**SOURCE PASSAGE:**
The outcome proposed by the ITA was a "shotgun marriage" between ABC and Rediffusion, the resultant company being awarded the contract to serve London on weekdays. Control of the new company would be given to ABC, a move unpopular with Rediffusion [2].

Rediffusion had believed that their contract renewal was a 'formality' and their application reflected this complacency: The company had treated the ITA high-handedly in interviews [2]. In the early days of ITV the company had worked hard to keep the network on-air during financial crises that threatened the collapse of other stations, notably Granada [3]. It was reported that Rediffusion's chairman Sir John Spencer Wills felt the ITA owed his company a 'debt of gratitude' for this, a comment which particularly annoyed the Authority. During the interview process several members of Rediffusion management also appeared in interviews for applicants for other regions (principally the London Television Consortium) as well as the interview for Rediffusion, leading the ITA to question the loyalty at the company [4].

In programming, Rediffusion was originally considered stuffy but in the previous contract round of 1964, it had re-invented itself (dropping the name 'Associated Rediffusion' in favour of the more swinging 'Rediffusion London') to reflect the cultural changes of the time, and output altered accordingly.

Dataset items:
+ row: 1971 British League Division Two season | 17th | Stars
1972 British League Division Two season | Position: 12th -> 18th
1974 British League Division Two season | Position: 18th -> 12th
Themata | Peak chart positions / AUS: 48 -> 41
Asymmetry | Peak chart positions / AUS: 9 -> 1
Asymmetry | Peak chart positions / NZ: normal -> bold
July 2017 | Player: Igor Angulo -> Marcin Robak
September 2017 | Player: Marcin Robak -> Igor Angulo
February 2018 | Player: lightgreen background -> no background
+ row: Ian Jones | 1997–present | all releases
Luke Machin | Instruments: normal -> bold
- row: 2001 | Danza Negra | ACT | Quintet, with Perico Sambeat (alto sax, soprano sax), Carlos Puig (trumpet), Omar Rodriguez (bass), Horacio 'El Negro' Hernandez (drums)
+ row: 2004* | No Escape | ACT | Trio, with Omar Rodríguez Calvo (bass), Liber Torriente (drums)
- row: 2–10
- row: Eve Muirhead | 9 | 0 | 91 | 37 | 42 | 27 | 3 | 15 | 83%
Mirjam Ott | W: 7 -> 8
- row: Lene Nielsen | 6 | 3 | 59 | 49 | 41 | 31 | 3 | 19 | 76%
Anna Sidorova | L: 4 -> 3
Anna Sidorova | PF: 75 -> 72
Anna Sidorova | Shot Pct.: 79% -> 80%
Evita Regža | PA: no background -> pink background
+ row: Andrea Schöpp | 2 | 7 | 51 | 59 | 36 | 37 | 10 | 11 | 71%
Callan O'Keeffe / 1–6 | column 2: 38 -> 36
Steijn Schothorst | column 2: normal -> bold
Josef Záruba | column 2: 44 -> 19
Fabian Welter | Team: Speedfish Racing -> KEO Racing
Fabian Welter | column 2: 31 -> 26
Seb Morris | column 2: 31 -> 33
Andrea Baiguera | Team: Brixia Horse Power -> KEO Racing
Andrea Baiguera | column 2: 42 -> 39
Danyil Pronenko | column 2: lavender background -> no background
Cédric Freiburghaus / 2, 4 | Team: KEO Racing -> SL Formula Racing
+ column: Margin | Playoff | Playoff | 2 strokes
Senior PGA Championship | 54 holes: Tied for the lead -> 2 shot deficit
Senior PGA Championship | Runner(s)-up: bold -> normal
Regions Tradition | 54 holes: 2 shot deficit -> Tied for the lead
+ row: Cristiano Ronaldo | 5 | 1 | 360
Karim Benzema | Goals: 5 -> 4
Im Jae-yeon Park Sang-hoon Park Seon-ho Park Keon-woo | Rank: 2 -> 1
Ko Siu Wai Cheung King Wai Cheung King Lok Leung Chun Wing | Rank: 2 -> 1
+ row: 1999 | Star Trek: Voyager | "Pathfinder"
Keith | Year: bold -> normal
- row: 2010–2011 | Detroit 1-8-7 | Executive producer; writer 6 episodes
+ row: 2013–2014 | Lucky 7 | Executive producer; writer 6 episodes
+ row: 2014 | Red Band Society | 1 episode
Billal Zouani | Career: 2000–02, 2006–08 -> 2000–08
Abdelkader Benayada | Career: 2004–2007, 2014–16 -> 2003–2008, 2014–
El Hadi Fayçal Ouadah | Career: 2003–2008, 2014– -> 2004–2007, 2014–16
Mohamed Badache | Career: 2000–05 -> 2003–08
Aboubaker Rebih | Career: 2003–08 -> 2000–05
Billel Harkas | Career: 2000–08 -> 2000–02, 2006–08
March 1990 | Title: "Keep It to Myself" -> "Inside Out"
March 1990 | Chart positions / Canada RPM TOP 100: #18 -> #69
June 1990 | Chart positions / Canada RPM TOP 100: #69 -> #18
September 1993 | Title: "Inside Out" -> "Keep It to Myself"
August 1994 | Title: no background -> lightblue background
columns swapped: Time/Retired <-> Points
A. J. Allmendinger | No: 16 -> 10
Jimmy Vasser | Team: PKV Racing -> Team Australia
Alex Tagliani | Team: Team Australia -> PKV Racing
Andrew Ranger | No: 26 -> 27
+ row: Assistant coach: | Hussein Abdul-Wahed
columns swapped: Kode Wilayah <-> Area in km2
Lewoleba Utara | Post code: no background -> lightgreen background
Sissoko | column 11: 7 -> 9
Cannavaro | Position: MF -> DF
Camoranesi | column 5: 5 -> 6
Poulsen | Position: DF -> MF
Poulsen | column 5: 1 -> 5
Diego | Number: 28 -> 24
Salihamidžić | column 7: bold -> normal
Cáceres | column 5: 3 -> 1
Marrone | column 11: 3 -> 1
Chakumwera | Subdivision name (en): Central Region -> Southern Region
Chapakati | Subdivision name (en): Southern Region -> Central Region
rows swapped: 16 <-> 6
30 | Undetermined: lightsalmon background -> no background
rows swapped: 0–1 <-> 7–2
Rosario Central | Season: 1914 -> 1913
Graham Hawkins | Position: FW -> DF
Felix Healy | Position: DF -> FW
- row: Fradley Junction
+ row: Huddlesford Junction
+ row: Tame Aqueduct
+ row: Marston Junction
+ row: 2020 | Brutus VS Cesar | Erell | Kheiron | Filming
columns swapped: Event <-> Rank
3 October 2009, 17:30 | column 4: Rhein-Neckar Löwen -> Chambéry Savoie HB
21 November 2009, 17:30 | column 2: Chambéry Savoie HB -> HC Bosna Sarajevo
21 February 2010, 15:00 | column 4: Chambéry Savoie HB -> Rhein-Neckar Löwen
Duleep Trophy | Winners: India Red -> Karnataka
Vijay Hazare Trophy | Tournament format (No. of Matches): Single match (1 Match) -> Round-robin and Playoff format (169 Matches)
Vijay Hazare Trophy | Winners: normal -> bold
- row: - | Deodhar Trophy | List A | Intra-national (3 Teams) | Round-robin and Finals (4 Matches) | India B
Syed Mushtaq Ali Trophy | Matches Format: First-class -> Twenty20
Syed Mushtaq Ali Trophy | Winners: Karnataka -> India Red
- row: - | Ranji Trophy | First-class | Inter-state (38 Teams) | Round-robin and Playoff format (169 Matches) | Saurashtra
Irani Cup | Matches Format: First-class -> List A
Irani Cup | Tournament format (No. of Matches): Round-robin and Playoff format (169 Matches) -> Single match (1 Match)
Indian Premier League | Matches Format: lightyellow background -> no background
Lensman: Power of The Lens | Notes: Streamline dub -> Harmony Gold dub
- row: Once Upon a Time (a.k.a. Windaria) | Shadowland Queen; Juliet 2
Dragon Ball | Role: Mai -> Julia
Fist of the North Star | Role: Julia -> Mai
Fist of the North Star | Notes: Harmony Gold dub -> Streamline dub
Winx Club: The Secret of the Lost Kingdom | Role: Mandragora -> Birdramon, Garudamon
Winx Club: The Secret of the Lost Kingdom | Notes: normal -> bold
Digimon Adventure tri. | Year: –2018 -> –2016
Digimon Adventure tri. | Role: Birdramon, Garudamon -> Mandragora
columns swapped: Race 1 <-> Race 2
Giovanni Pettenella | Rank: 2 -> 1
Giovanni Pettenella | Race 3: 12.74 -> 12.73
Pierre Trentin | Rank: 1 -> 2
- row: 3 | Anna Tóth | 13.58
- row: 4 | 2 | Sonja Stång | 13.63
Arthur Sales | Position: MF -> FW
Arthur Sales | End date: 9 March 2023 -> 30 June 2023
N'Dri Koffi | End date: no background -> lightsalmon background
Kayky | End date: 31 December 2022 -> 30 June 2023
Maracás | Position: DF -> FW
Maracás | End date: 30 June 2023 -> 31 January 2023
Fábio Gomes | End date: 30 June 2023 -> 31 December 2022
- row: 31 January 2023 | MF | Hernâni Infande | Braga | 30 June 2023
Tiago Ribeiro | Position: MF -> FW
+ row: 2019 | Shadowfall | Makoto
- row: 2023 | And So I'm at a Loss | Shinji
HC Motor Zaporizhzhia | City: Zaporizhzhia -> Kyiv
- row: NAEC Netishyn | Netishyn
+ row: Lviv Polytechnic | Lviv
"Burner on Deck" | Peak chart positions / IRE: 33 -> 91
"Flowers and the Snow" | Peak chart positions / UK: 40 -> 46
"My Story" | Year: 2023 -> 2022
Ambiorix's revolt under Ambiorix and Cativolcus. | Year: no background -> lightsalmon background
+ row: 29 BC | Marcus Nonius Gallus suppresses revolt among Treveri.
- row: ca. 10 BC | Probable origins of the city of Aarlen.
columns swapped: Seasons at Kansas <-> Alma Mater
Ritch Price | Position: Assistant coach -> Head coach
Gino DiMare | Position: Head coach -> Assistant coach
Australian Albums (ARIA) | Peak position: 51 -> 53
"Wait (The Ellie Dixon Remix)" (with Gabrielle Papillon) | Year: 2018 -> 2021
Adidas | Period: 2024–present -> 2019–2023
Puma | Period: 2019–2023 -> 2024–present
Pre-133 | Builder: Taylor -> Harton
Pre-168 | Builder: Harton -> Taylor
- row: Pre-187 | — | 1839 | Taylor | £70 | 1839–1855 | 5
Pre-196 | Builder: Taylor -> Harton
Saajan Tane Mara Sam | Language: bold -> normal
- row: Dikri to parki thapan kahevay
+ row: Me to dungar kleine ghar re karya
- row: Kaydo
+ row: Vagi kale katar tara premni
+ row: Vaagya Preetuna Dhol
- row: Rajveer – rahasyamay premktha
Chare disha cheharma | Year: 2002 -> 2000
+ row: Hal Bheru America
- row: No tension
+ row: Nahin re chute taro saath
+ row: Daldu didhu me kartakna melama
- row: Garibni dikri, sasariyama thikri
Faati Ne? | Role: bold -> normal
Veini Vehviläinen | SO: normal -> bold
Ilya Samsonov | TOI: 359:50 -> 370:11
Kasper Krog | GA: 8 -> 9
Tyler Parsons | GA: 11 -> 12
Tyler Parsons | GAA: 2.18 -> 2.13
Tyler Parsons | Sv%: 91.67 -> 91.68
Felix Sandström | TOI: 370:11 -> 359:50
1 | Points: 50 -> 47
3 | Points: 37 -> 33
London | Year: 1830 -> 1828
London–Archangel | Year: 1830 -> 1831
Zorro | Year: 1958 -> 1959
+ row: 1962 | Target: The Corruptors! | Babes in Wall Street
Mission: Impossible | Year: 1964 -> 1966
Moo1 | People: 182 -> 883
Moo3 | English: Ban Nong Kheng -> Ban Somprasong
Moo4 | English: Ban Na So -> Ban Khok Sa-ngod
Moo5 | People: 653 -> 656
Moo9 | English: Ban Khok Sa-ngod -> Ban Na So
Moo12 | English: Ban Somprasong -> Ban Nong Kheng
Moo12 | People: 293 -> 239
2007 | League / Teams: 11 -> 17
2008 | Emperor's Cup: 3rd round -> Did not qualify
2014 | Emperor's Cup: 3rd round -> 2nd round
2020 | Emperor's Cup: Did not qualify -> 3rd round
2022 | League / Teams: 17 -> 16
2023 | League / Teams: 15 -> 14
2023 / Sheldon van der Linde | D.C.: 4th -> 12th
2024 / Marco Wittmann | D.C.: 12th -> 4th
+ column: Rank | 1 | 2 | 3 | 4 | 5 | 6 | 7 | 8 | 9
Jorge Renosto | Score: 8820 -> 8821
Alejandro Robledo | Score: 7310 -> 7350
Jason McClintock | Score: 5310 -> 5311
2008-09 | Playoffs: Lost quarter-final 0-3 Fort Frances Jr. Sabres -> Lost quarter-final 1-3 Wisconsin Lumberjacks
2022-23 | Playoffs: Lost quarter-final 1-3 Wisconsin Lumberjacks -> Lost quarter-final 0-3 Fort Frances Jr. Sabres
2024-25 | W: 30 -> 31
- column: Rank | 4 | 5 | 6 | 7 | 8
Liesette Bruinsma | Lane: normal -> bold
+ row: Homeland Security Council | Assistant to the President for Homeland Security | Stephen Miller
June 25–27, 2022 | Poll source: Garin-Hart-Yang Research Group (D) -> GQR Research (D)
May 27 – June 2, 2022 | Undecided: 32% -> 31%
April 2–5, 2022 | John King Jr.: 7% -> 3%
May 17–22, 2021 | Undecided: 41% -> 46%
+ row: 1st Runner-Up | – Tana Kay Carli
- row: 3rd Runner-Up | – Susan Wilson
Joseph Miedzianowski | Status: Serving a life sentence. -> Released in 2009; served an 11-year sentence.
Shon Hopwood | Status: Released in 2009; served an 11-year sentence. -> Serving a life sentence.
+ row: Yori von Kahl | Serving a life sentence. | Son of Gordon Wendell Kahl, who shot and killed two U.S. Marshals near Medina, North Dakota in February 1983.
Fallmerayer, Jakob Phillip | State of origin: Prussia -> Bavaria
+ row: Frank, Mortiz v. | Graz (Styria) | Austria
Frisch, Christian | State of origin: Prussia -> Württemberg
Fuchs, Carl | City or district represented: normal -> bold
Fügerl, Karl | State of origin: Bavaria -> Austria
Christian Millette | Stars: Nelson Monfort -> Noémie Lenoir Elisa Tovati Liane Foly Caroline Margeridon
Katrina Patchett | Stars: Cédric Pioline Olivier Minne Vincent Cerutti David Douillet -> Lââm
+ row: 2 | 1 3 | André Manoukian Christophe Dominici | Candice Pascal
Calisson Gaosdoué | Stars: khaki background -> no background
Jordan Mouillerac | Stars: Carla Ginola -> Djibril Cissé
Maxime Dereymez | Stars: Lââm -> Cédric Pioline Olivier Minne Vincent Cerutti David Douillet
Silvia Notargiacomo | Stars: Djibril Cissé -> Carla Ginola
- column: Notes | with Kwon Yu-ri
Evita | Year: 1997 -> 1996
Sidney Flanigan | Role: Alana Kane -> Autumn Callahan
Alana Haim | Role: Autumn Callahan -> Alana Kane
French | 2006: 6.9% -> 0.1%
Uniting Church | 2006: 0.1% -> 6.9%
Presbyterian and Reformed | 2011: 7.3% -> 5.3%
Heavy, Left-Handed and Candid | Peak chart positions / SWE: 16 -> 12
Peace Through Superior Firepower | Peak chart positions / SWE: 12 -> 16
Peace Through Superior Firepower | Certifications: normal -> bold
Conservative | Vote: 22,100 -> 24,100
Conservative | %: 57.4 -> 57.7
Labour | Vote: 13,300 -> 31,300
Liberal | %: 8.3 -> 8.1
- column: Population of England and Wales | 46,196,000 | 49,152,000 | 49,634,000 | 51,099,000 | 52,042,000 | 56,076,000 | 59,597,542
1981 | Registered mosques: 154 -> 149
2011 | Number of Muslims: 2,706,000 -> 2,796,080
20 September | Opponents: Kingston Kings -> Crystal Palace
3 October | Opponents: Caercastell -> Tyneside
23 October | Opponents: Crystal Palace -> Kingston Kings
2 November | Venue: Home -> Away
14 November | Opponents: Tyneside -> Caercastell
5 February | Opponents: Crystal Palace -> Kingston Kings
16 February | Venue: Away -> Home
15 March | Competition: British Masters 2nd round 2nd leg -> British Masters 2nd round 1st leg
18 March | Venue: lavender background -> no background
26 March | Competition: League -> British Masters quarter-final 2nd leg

**YOUR TASKS:**
A) Can you return the listing lines from its first line through the line containing "Andrea Baiguera | column 2: 42 -> 39", both included, copied without any change?
B) Could you supply the next part of the passage on Rediffusion and the ITA's London contract decision, starting after its last sentence?
The Rediffusion passage and the listing are unrelated to each other.

**FINAL ANSWERS:**
A)
+ row: 1971 British League Division Two season | 17th | Stars
1972 British League Division Two season | Position: 12th -> 18th
1974 British League Division Two season | Position: 18th -> 12th
Themata | Peak chart positions / AUS: 48 -> 41
Asymmetry | Peak chart positions / AUS: 9 -> 1
Asymmetry | Peak chart positions / NZ: normal -> bold
July 2017 | Player: Igor Angulo -> Marcin Robak
September 2017 | Player: Marcin Robak -> Igor Angulo
February 2018 | Player: lightgreen background -> no background
+ row: Ian Jones | 1997–present | all releases
Luke Machin | Instruments: normal -> bold
- row: 2001 | Danza Negra | ACT | Quintet, with Perico Sambeat (alto sax, soprano sax), Carlos Puig (trumpet), Omar Rodriguez (bass), Horacio 'El Negro' Hernandez (drums)
+ row: 2004* | No Escape | ACT | Trio, with Omar Rodríguez Calvo (bass), Liber Torriente (drums)
- row: 2–10
- row: Eve Muirhead | 9 | 0 | 91 | 37 | 42 | 27 | 3 | 15 | 83%
Mirjam Ott | W: 7 -> 8
- row: Lene Nielsen | 6 | 3 | 59 | 49 | 41 | 31 | 3 | 19 | 76%
Anna Sidorova | L: 4 -> 3
Anna Sidorova | PF: 75 -> 72
Anna Sidorova | Shot Pct.: 79% -> 80%
Evita Regža | PA: no background -> pink background
+ row: Andrea Schöpp | 2 | 7 | 51 | 59 | 36 | 37 | 10 | 11 | 71%
Callan O'Keeffe / 1–6 | column 2: 38 -> 36
Steijn Schothorst | column 2: normal -> bold
Josef Záruba | column 2: 44 -> 19
Fabian Welter | Team: Speedfish Racing -> KEO Racing
Fabian Welter | column 2: 31 -> 26
Seb Morris | column 2: 31 -> 33
Andrea Baiguera | Team: Brixia Horse Power -> KEO Racing
Andrea Baiguera | column 2: 42 -> 39

B)
Questioning the ITA's decision Rediffusion attempted to slow down the merger: Only the threat of giving the licence solely to ABC made it relent. To assist Rediffusion financially the ITA insisted that the new company have two sets of shares, voting shares which would allow ABC to have control (with 51%) and 'B' shares which were to be split equally between the two, thus sharing profits fairly. The ITA also ordered the new London Weekend Television to purchase Rediffusion's old studios at Wembley, instead of ABC's facilities at Teddington which they had wanted [5].

This assisted the new company as well: the ABC/Rediffusion marriage meant the new company had studio overcapacity. ABC still owned facilities at Teddington, Aston (co-owned with ATV), Didsbury and sales offices in central Manchester while Rediffusion owned Wembley and Television House [6]. The stake in the Aston studios was sold to ATV while the Didsbury site, used for a short period by Yorkshire Television until their own studios were ready, was sold to Manchester Polytechnic. The offices in Manchester were also sold.

The structure of the new company was also a problem. A merger between the two existing contract holders Associated British Cinemas (Television) Limited and Rediffusion Television Limited was impossible due to internal politics as was a merger between their respective parent companies Associated British Picture Corporation and British Electric Traction. The answer was a new holding company, Thames Television (Holdings) Ltd [6].

After some discussion as to the name of the new company - some directors favoured 'ABC London', while others suggested 'Tower Television' to reflect the Post Office Tower and the Tower of London - it was named Thames Television, after the River Thames. This name had been previously considered and rejected by London Weekend Television [7].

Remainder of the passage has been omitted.